### What you are asked to do
Can you reproduce the interview starting at "It was such" and ending at "more about that?", swapping "jaded" for "weary"?

### Source passage
It was such a low point in my life. I was so jaded and had absolutely no desire to continue. But over time, I reminded myself why I was here and slowly but surely, I began to heal by spending some time away from school, before returning and meeting and surrounding myself with people who cared about me and wanted me to succeed. While I still have a lot more to work on, my time at university really allowed me to become more open about who I am, not only as an Asian American, but as a queer person of colour as well.
INT: You have a particular interest in merging culture with technology – can you tell us a bit more about that?
Of course. I was born during a time when the Internet was just starting to find its footing and throughout my childhood and adolescence, I practically grew up on the internet. It was through my interactions with technology such as the internet, and its profound impact on my life, that led me to want to explore the symbiotic relationship of how technology impacts our everyday lives and how technology is developed based off of how it affects us.
I think we are at a crucial stage of technology with the burgeoning development of artificial intelligence, augmented reality and virtual reality – technologies that I researched and looked into for my project ART/FICIAL and for the Museum of Stolen Art – so I think it will be exciting to see how it will impact future generations (like the internet did for me), and how we interact with each other and the world on an even larger scale.
INT: Can you describe a project you’re most proud of and why?
AL: The project that I’m most proud of is actually one I’m currently working on at the moment: a fictional identity for the Los Angeles Public Library. I chose to rebrand LAPL because it’s arguably the largest institution in Los Angeles, where people of all kinds (including those who are underprivileged and need it most) can visit and have free, open access to information and opportunities. Besides books, they also have an extensive photo archive which influenced a real project in the ‘90s called Shades of L.A. in which the library had scanned, documented, and archived thousands of family photographs from various communities of colour in Los Angeles.
So, for this redesign, I went into the Shades of L.A. archives, curated, and designed a book accompanying the original Shades of L.A. project since I think it’s important (especially with what is happening on in the world today) to let people of colour know that they matter, by placing value on their history. I remember the library being a place I frequented every week as a child so I think it was quite nice to work on an institution that was created for you and others like you.
INT: Is there a particular person who has shaped your university experience or creative outlook?
AL: Stephen Serrato. He was my instructor for my first term at ArtCenter, my fourth term and my eighth and last term at the school, so it feels like a full circle moment to start and end my time at ArtCenter with him. I’ve admired his work and always appreciated his feedback so it was quite nice to have somebody who you aspire to be in the future witness your progression and growth as a designer.

### Data supplied
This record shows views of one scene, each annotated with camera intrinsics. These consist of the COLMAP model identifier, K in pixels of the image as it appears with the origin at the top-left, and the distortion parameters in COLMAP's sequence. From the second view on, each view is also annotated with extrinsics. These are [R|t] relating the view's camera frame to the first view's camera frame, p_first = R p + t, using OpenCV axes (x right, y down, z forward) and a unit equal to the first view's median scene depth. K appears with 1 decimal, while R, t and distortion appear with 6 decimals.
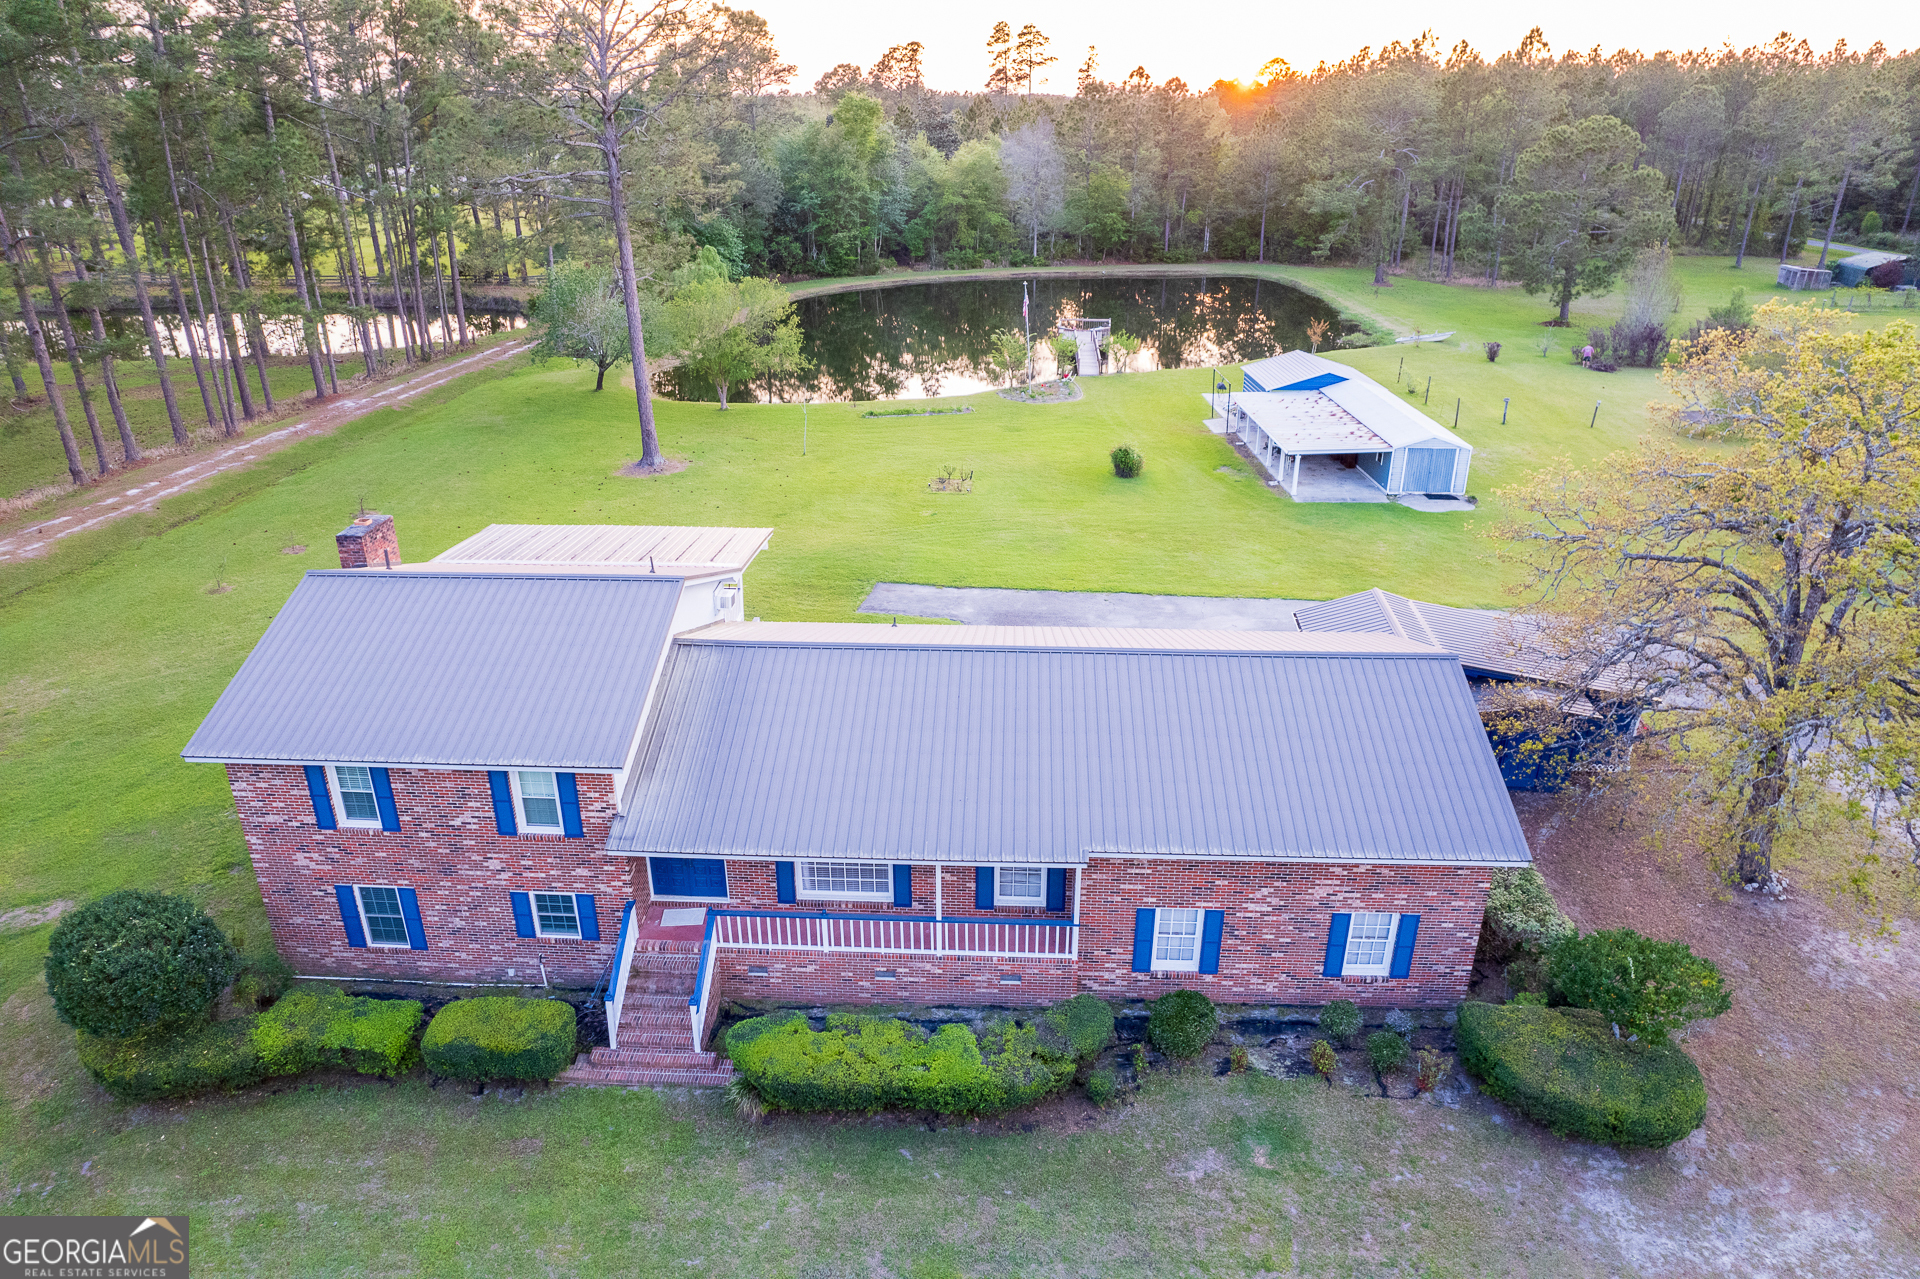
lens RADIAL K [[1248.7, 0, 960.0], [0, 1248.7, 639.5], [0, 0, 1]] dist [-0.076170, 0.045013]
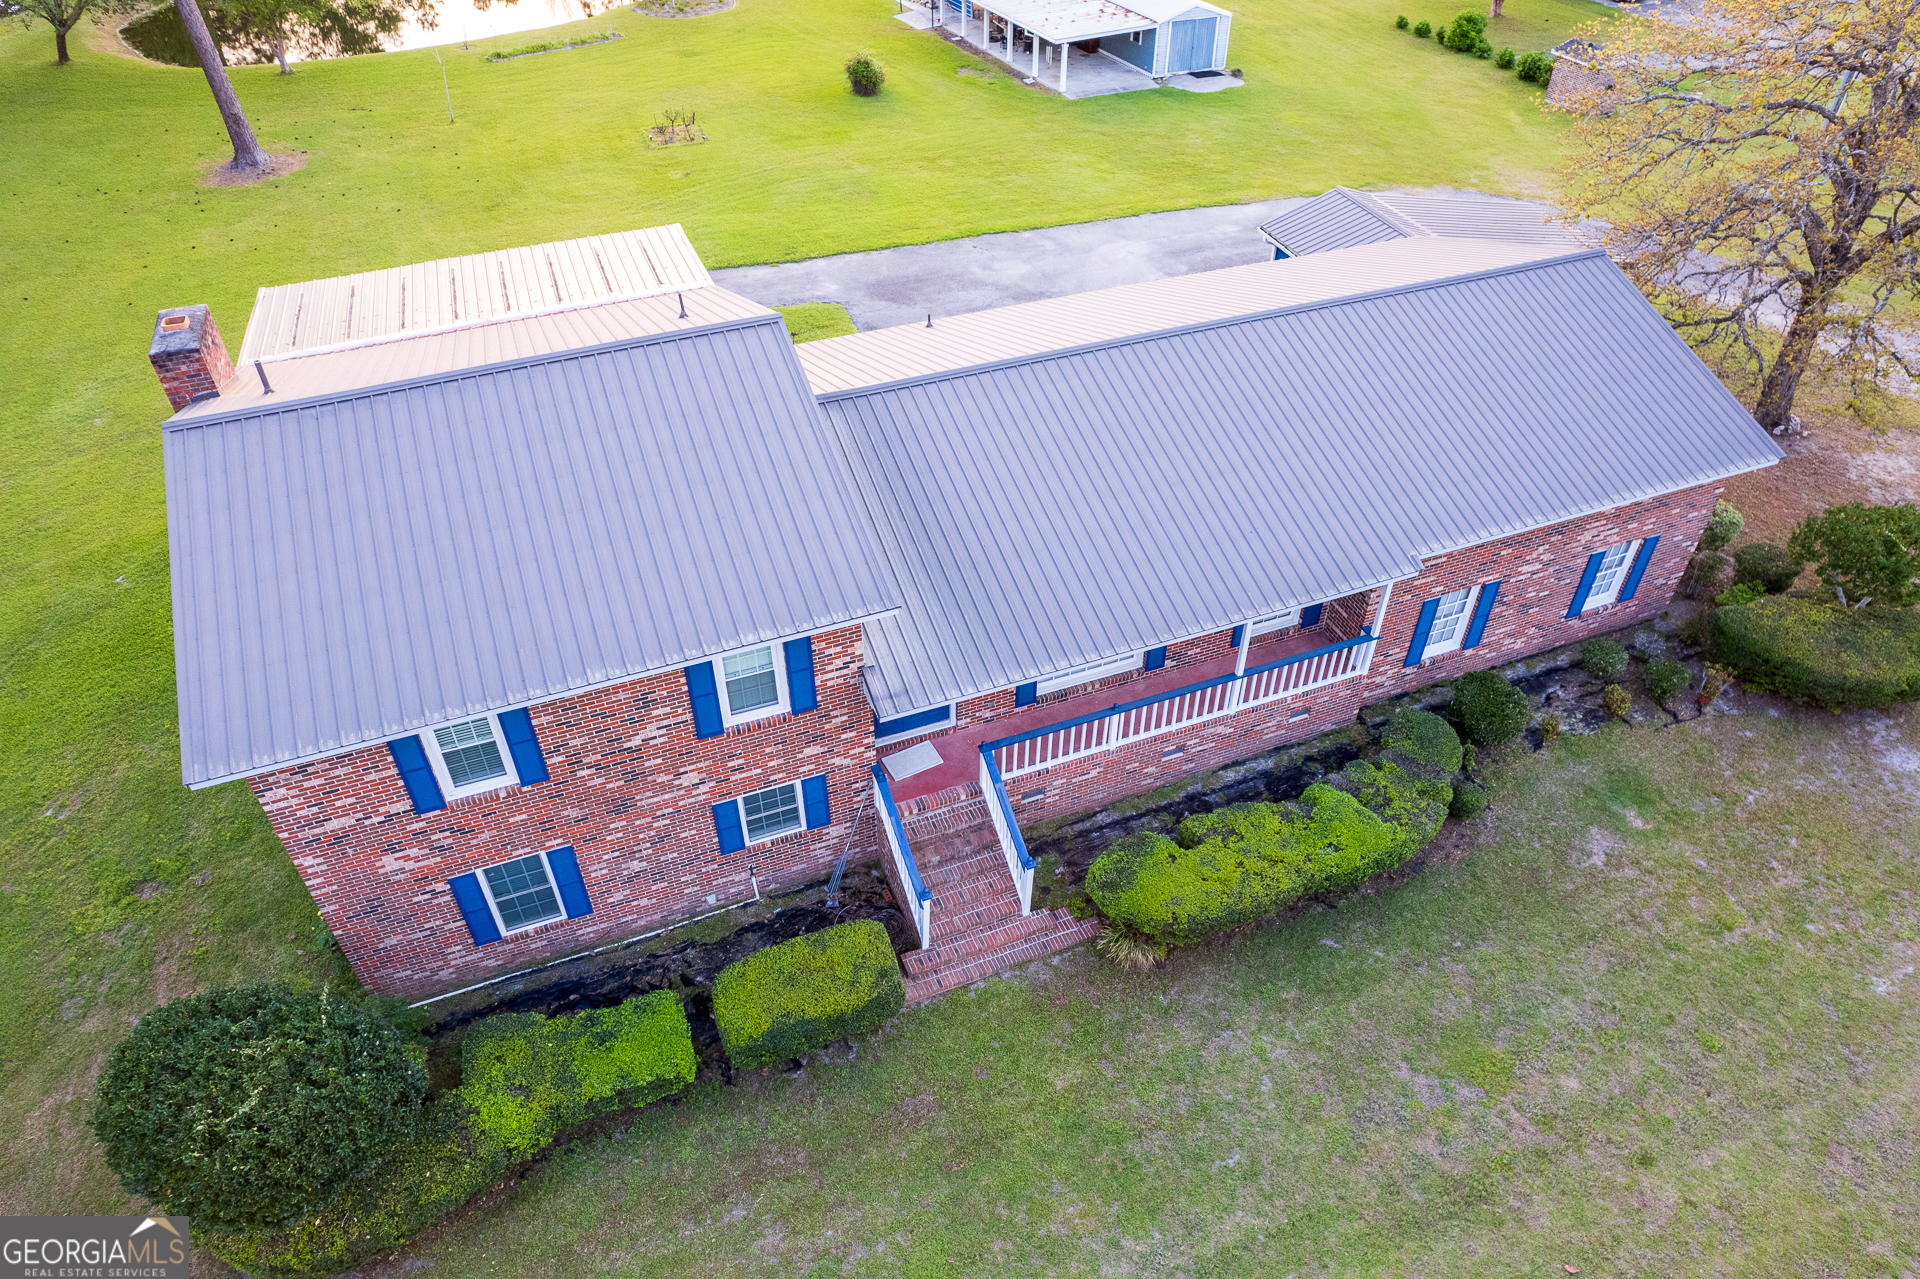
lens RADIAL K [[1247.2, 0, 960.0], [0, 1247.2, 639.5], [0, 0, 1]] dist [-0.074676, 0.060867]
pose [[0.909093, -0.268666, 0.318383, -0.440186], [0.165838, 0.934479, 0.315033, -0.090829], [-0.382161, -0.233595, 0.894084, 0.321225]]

---

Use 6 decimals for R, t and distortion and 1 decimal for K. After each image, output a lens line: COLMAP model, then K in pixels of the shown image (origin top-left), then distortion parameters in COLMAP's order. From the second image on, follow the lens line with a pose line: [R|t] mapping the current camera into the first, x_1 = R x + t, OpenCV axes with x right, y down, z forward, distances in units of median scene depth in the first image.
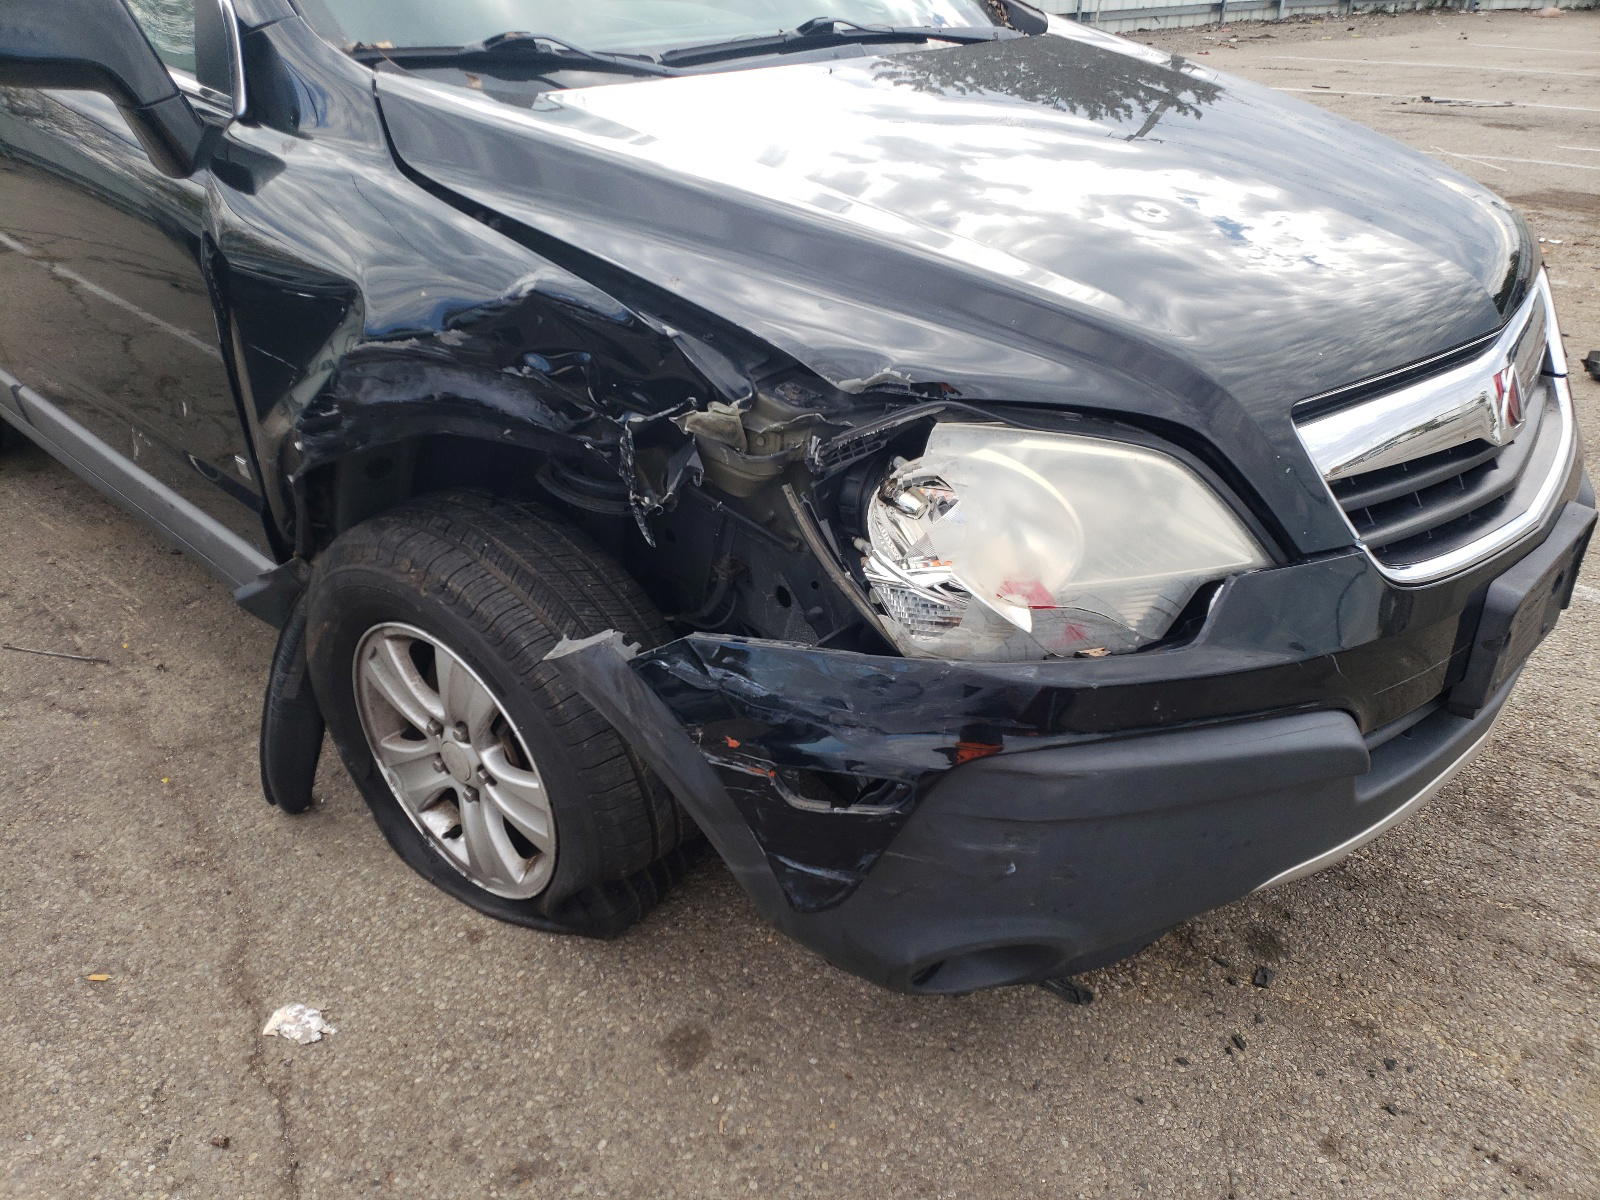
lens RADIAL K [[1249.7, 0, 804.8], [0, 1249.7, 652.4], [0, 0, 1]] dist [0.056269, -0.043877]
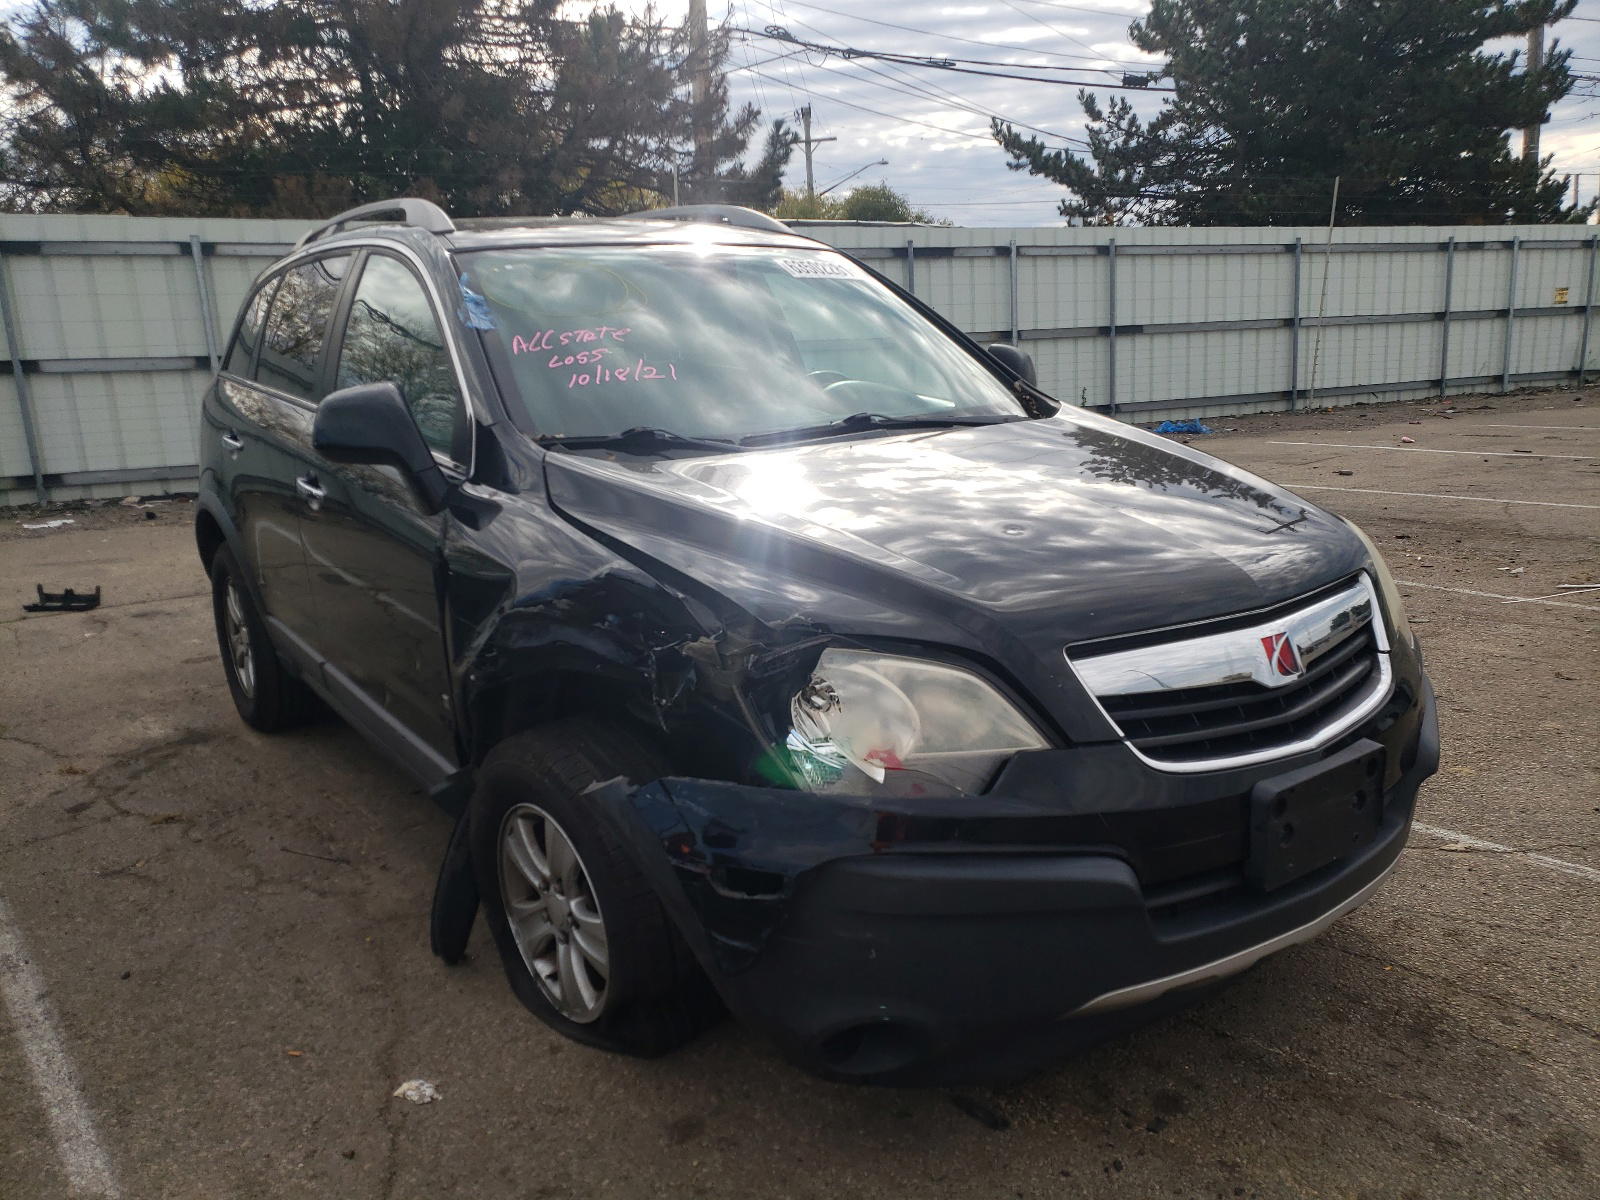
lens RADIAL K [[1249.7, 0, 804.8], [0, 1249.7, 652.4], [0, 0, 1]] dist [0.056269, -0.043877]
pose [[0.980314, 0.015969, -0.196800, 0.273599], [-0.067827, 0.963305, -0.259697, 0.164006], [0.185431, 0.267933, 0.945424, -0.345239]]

### Problem solution
It was such a low point in my life. I was so weary and had absolutely no desire to continue. But over time, I reminded myself why I was here and slowly but surely, I began to heal by spending some time away from school, before returning and meeting and surrounding myself with people who cared about me and wanted me to succeed. While I still have a lot more to work on, my time at university really allowed me to become more open about who I am, not only as an Asian American, but as a queer person of colour as well.
INT: You have a particular interest in merging culture with technology – can you tell us a bit more about that?